[Work to be completed]:
Reproduce, line for line and unchanged, the part of the rows that opens with the line containing "Hasan Ulusoy" and closes with the last line of the rows, including both ends.

[Records to process]:
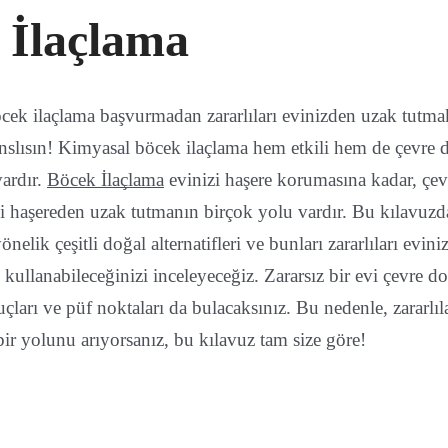
 İlaçlama
cek ilaçlama başvurmadan zararlıları evinizden uzak tutmak
nslısın! Kimyasal böcek ilaçlama hem etkili hem de çevre d
vardır.
Böcek İlaçlama
evinizi haşere korumasına kadar, çev
i haşereden uzak tutmanın birçok yolu vardır. Bu kılavuzd
nelik çeşitli doğal alternatifleri ve bunları zararlıları evin
 kullanabileceğinizi inceleyeceğiz. Zararsız bir evi çevre do
çları ve püf noktaları da bulacaksınız. Bu nedenle, zararlıl
ir yolunu arıyorsanız, bu kılavuz tam size göre!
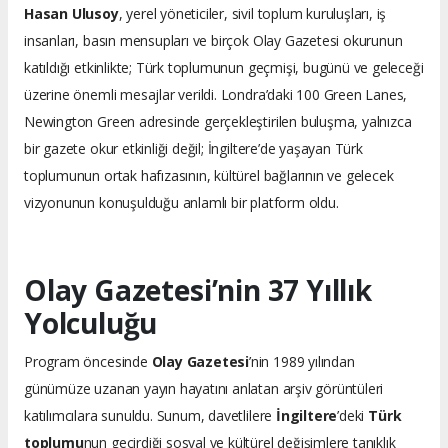
Hasan Ulusoy
, yerel yöneticiler, sivil toplum kuruluşları, iş
insanları, basın mensupları ve birçok Olay Gazetesi okurunun
katıldığı etkinlikte; Türk toplumunun geçmişi, bugünü ve geleceği
üzerine önemli mesajlar verildi. Londra’daki 100 Green Lanes,
Newington Green adresinde gerçekleştirilen buluşma, yalnızca
bir gazete okur etkinliği değil; İngiltere’de yaşayan Türk
toplumunun ortak hafızasının, kültürel bağlarının ve gelecek
vizyonunun konuşulduğu anlamlı bir platform oldu.
Olay Gazetesi’nin 37 Yıllık
Yolculuğu
Program öncesinde
Olay Gazetesi
’nin 1989 yılından
günümüze uzanan yayın hayatını anlatan arşiv görüntüleri
katılımcılara sunuldu. Sunum, davetlilere
İngiltere
’deki
Türk
toplumu
nun geçirdiği sosyal ve kültürel değişimlere tanıklık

[Your solution]:
Hasan Ulusoy
, yerel yöneticiler, sivil toplum kuruluşları, iş
insanları, basın mensupları ve birçok Olay Gazetesi okurunun
katıldığı etkinlikte; Türk toplumunun geçmişi, bugünü ve geleceği
üzerine önemli mesajlar verildi. Londra’daki 100 Green Lanes,
Newington Green adresinde gerçekleştirilen buluşma, yalnızca
bir gazete okur etkinliği değil; İngiltere’de yaşayan Türk
toplumunun ortak hafızasının, kültürel bağlarının ve gelecek
vizyonunun konuşulduğu anlamlı bir platform oldu.
Olay Gazetesi’nin 37 Yıllık
Yolculuğu
Program öncesinde
Olay Gazetesi
’nin 1989 yılından
günümüze uzanan yayın hayatını anlatan arşiv görüntüleri
katılımcılara sunuldu. Sunum, davetlilere
İngiltere
’deki
Türk
toplumu
nun geçirdiği sosyal ve kültürel değişimlere tanıklık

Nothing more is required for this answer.